“The handicapped child is entitled to an education at the same level of commitment that all other children are entitled to. This commitment to children, to the education of all children to their fullest potential at whatever the cost, is what the term ‘education’ should mean”.
Dan Ringelheim was one of those rare people who came along only once in a great while. His determination and insight tipped society’s scales in favor of important human values. As one of the prime architects of the Education of all Handicapped Children Act, Dan played a key role in helping change, for the better, education for all of America’s handicapped children.
Dan received his Ph.D. from Peabody College in 1958 and served as Director of Psychological and Pupil Services in a local school district, as well as Professor of Educational Psychology at NYU. He came to New Jersey in 1969 and joined the Department of Education as Director of Special Education and Pupil Personnel Services. His remarkable leadership, open style, directness, forcefulness and honesty were always evident, and earned him many warm relationships throughout the state.
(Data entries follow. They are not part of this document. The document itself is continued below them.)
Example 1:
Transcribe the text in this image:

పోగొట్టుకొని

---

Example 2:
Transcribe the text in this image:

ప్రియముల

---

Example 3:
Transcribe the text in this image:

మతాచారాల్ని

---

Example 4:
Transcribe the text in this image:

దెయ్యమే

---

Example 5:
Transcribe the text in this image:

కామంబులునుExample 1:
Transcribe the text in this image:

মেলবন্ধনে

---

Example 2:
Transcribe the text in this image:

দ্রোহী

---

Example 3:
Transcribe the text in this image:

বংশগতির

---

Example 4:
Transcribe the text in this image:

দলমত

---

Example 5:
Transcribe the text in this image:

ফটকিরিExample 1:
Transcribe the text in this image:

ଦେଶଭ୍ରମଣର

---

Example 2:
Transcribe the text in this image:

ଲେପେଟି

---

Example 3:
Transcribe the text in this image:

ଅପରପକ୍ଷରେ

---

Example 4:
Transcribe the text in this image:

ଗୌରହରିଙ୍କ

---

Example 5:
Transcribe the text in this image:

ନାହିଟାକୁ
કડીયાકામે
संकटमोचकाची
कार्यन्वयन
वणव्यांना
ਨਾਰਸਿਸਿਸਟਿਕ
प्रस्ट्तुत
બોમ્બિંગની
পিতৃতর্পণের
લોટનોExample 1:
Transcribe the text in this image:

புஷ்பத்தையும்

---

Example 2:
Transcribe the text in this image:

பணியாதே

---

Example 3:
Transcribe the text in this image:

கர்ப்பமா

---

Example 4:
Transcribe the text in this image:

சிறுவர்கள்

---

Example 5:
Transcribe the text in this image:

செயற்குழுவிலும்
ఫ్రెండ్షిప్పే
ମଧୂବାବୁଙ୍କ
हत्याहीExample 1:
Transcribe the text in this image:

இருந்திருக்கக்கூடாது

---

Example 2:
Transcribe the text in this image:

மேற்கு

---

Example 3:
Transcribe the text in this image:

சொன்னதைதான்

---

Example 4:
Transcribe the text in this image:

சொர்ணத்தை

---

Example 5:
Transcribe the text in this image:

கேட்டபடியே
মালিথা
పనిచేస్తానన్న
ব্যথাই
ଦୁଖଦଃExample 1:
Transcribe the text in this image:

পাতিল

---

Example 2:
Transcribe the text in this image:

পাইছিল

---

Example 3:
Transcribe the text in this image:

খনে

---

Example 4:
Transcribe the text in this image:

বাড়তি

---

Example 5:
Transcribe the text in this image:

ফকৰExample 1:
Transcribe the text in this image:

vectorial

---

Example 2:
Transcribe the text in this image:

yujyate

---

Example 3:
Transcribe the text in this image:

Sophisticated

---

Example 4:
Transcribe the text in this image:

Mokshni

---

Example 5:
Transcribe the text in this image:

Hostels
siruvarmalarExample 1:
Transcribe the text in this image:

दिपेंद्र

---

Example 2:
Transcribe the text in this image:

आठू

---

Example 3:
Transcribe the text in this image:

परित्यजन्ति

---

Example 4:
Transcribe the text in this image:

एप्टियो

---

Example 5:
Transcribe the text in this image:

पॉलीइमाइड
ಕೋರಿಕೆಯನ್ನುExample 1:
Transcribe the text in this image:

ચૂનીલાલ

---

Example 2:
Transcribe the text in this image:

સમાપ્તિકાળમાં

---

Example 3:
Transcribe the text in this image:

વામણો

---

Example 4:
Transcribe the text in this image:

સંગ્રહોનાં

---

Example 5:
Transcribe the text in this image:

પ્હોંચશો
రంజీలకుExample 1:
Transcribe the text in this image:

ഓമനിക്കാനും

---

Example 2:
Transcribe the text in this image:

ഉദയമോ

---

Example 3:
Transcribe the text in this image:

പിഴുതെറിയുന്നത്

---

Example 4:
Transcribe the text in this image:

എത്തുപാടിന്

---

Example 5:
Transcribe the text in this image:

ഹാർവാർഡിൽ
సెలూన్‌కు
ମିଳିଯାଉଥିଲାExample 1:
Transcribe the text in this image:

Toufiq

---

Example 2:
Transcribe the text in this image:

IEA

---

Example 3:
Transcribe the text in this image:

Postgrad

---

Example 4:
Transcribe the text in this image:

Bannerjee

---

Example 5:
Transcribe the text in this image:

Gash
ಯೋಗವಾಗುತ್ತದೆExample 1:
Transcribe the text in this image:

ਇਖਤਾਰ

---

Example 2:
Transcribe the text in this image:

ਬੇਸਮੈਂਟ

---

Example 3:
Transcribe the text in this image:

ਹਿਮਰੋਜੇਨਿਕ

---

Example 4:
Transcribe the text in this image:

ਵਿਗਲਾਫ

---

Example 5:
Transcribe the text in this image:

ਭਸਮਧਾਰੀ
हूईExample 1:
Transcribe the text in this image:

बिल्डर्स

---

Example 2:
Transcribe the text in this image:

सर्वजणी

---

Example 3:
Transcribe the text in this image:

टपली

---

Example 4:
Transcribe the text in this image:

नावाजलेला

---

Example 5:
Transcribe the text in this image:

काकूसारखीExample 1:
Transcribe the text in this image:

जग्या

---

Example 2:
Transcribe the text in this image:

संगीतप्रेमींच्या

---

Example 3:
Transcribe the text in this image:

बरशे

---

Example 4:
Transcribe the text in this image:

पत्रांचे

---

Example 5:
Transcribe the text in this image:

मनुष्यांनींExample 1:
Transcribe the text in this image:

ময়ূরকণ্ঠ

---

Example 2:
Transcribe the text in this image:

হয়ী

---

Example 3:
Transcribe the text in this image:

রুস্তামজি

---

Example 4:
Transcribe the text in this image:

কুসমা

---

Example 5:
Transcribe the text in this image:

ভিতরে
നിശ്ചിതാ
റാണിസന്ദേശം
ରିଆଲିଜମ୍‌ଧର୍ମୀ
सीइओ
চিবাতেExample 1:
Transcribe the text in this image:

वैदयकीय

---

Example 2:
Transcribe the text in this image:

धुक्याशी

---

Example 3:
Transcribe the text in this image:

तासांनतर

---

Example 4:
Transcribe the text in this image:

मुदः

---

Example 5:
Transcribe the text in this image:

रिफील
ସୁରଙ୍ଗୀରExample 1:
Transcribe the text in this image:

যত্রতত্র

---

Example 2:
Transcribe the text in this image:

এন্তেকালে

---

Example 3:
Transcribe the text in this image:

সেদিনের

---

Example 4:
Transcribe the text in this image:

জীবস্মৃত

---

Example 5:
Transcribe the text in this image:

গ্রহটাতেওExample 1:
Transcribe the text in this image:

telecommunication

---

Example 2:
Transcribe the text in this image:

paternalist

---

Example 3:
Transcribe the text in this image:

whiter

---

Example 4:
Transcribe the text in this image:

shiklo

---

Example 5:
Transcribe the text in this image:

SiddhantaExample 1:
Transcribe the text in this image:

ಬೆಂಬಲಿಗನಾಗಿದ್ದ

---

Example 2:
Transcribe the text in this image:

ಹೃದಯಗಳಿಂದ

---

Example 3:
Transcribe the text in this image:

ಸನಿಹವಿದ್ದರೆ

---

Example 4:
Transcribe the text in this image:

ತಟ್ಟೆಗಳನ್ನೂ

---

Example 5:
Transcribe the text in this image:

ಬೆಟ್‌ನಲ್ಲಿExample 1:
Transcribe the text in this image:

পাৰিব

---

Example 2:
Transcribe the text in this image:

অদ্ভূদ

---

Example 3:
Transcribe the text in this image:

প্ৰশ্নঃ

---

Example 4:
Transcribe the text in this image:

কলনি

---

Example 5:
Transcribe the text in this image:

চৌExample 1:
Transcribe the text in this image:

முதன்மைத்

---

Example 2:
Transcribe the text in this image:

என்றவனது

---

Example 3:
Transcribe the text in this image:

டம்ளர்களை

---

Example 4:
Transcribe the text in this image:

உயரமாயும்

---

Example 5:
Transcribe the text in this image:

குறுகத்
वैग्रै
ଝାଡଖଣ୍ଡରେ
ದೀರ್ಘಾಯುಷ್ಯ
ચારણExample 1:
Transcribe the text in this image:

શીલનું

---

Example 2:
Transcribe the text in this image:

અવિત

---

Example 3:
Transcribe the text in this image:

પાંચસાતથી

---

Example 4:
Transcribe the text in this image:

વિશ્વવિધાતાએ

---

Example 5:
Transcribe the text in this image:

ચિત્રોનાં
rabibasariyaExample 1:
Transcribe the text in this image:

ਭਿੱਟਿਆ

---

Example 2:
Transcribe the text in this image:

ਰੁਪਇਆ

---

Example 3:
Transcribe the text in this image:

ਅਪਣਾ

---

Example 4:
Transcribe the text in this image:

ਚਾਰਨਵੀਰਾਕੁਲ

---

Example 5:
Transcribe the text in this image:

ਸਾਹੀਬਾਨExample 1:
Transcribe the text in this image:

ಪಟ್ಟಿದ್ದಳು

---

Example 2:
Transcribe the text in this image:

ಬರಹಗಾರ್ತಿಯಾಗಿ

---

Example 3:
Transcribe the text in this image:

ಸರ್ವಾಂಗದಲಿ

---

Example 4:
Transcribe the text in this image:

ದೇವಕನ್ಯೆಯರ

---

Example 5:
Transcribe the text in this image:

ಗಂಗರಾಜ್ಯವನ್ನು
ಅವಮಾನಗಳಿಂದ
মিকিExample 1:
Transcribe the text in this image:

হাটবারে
As Chairperson of the National Advisory committee on the Handicapped, Dan provided much of the early critique and professional input for the landmark legislation which guaranteed the rights of all handicapped children. This law became known as PL 94-142 and was signed by President Ford in 1975. Dan then moved to Washington DC and was instrumental I the development of the regulations implementing PL 94-142.
The New Jersey Council for Exceptional Children established the Daniel Ringelheim Memorial Award in 1978. Presented biennially, it is the highest award bestowed by the NJCEC to individuals who continue to emulate Dan’s life through outstanding contributions to the field of special education in New Jersey.